## Aim of the exercise
Your response should consist of the lines below, printed exactly.

____ Provided entries

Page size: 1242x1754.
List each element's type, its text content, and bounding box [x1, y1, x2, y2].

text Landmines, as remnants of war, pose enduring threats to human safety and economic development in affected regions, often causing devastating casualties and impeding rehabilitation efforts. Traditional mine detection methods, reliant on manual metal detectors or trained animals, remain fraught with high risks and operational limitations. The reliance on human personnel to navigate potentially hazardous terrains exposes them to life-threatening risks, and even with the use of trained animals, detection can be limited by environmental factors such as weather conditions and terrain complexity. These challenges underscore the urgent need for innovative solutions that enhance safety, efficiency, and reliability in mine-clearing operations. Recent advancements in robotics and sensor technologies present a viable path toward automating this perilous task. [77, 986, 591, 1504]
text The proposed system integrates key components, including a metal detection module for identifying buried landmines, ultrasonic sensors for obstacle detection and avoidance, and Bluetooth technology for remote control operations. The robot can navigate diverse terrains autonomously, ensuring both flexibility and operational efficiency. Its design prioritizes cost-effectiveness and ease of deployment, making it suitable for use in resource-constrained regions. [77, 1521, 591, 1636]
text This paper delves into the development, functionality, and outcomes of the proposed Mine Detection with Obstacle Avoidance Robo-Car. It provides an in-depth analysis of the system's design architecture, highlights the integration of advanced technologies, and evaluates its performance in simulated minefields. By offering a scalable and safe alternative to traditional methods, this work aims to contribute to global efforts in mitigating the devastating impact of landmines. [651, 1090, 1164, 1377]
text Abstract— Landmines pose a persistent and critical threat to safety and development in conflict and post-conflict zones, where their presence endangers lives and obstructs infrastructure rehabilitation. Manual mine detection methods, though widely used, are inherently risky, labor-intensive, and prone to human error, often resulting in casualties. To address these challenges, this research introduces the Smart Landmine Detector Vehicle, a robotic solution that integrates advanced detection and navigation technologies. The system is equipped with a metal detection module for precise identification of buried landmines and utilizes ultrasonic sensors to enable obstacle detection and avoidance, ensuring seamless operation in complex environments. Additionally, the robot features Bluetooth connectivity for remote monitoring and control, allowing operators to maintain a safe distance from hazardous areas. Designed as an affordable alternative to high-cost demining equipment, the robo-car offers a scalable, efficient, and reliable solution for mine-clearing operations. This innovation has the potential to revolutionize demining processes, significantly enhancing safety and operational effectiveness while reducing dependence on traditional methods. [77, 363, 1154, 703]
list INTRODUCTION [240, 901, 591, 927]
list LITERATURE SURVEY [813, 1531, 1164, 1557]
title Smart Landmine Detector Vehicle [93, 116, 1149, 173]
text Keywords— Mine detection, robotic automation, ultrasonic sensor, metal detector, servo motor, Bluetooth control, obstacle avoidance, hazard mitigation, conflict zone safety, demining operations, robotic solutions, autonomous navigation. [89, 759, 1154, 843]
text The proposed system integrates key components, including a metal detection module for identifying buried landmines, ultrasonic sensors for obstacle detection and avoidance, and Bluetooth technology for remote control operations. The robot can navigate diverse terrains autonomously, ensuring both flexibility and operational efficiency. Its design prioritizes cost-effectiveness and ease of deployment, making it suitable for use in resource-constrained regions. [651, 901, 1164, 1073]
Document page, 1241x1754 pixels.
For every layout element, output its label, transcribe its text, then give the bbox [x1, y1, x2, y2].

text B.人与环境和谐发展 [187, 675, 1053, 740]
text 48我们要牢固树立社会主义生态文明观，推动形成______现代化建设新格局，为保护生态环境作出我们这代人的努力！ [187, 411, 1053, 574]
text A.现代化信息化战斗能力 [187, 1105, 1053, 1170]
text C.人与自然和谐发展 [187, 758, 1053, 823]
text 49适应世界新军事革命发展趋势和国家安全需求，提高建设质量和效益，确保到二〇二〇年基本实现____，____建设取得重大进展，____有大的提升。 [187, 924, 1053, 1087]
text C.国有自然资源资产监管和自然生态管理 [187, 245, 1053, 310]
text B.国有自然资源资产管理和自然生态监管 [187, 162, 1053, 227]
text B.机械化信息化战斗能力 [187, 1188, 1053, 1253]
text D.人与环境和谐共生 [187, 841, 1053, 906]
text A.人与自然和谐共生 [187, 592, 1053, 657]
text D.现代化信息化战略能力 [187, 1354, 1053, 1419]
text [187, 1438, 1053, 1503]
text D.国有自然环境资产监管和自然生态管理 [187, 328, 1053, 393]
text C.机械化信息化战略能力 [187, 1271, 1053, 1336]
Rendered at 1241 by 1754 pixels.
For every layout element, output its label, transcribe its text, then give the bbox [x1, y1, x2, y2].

________

## Reply to the task
Page size: 1242x1754.
List each element's type, its text content, and bounding box [x1, y1, x2, y2].

text Landmines, as remnants of war, pose enduring threats to human safety and economic development in affected regions, often causing devastating casualties and impeding rehabilitation efforts. Traditional mine detection methods, reliant on manual metal detectors or trained animals, remain fraught with high risks and operational limitations. The reliance on human personnel to navigate potentially hazardous terrains exposes them to life-threatening risks, and even with the use of trained animals, detection can be limited by environmental factors such as weather conditions and terrain complexity. These challenges underscore the urgent need for innovative solutions that enhance safety, efficiency, and reliability in mine-clearing operations. Recent advancements in robotics and sensor technologies present a viable path toward automating this perilous task. [77, 986, 591, 1504]
text The proposed system integrates key components, including a metal detection module for identifying buried landmines, ultrasonic sensors for obstacle detection and avoidance, and Bluetooth technology for remote control operations. The robot can navigate diverse terrains autonomously, ensuring both flexibility and operational efficiency. Its design prioritizes cost-effectiveness and ease of deployment, making it suitable for use in resource-constrained regions. [77, 1521, 591, 1636]
text This paper delves into the development, functionality, and outcomes of the proposed Mine Detection with Obstacle Avoidance Robo-Car. It provides an in-depth analysis of the system's design architecture, highlights the integration of advanced technologies, and evaluates its performance in simulated minefields. By offering a scalable and safe alternative to traditional methods, this work aims to contribute to global efforts in mitigating the devastating impact of landmines. [651, 1090, 1164, 1377]
text Abstract— Landmines pose a persistent and critical threat to safety and development in conflict and post-conflict zones, where their presence endangers lives and obstructs infrastructure rehabilitation. Manual mine detection methods, though widely used, are inherently risky, labor-intensive, and prone to human error, often resulting in casualties. To address these challenges, this research introduces the Smart Landmine Detector Vehicle, a robotic solution that integrates advanced detection and navigation technologies. The system is equipped with a metal detection module for precise identification of buried landmines and utilizes ultrasonic sensors to enable obstacle detection and avoidance, ensuring seamless operation in complex environments. Additionally, the robot features Bluetooth connectivity for remote monitoring and control, allowing operators to maintain a safe distance from hazardous areas. Designed as an affordable alternative to high-cost demining equipment, the robo-car offers a scalable, efficient, and reliable solution for mine-clearing operations. This innovation has the potential to revolutionize demining processes, significantly enhancing safety and operational effectiveness while reducing dependence on traditional methods. [77, 363, 1154, 703]
list INTRODUCTION [240, 901, 591, 927]
list LITERATURE SURVEY [813, 1531, 1164, 1557]
title Smart Landmine Detector Vehicle [93, 116, 1149, 173]
text Keywords— Mine detection, robotic automation, ultrasonic sensor, metal detector, servo motor, Bluetooth control, obstacle avoidance, hazard mitigation, conflict zone safety, demining operations, robotic solutions, autonomous navigation. [89, 759, 1154, 843]
text The proposed system integrates key components, including a metal detection module for identifying buried landmines, ultrasonic sensors for obstacle detection and avoidance, and Bluetooth technology for remote control operations. The robot can navigate diverse terrains autonomously, ensuring both flexibility and operational efficiency. Its design prioritizes cost-effectiveness and ease of deployment, making it suitable for use in resource-constrained regions. [651, 901, 1164, 1073]
Document page, 1241x1754 pixels.
For every layout element, output its label, transcribe its text, then give the bbox [x1, y1, x2, y2].

text B.人与环境和谐发展 [187, 675, 1053, 740]
text 48我们要牢固树立社会主义生态文明观，推动形成______现代化建设新格局，为保护生态环境作出我们这代人的努力！ [187, 411, 1053, 574]
text A.现代化信息化战斗能力 [187, 1105, 1053, 1170]
text C.人与自然和谐发展 [187, 758, 1053, 823]
text 49适应世界新军事革命发展趋势和国家安全需求，提高建设质量和效益，确保到二〇二〇年基本实现____，____建设取得重大进展，____有大的提升。 [187, 924, 1053, 1087]
text C.国有自然资源资产监管和自然生态管理 [187, 245, 1053, 310]
text B.国有自然资源资产管理和自然生态监管 [187, 162, 1053, 227]
text B.机械化信息化战斗能力 [187, 1188, 1053, 1253]
text D.人与环境和谐共生 [187, 841, 1053, 906]
text A.人与自然和谐共生 [187, 592, 1053, 657]
text D.现代化信息化战略能力 [187, 1354, 1053, 1419]
text [187, 1438, 1053, 1503]
text D.国有自然环境资产监管和自然生态管理 [187, 328, 1053, 393]
text C.机械化信息化战略能力 [187, 1271, 1053, 1336]
Rendered at 1241 by 1754 pixels.
For every layout element, output its label, transcribe its text, then give the bbox [x1, y1, x2, y2].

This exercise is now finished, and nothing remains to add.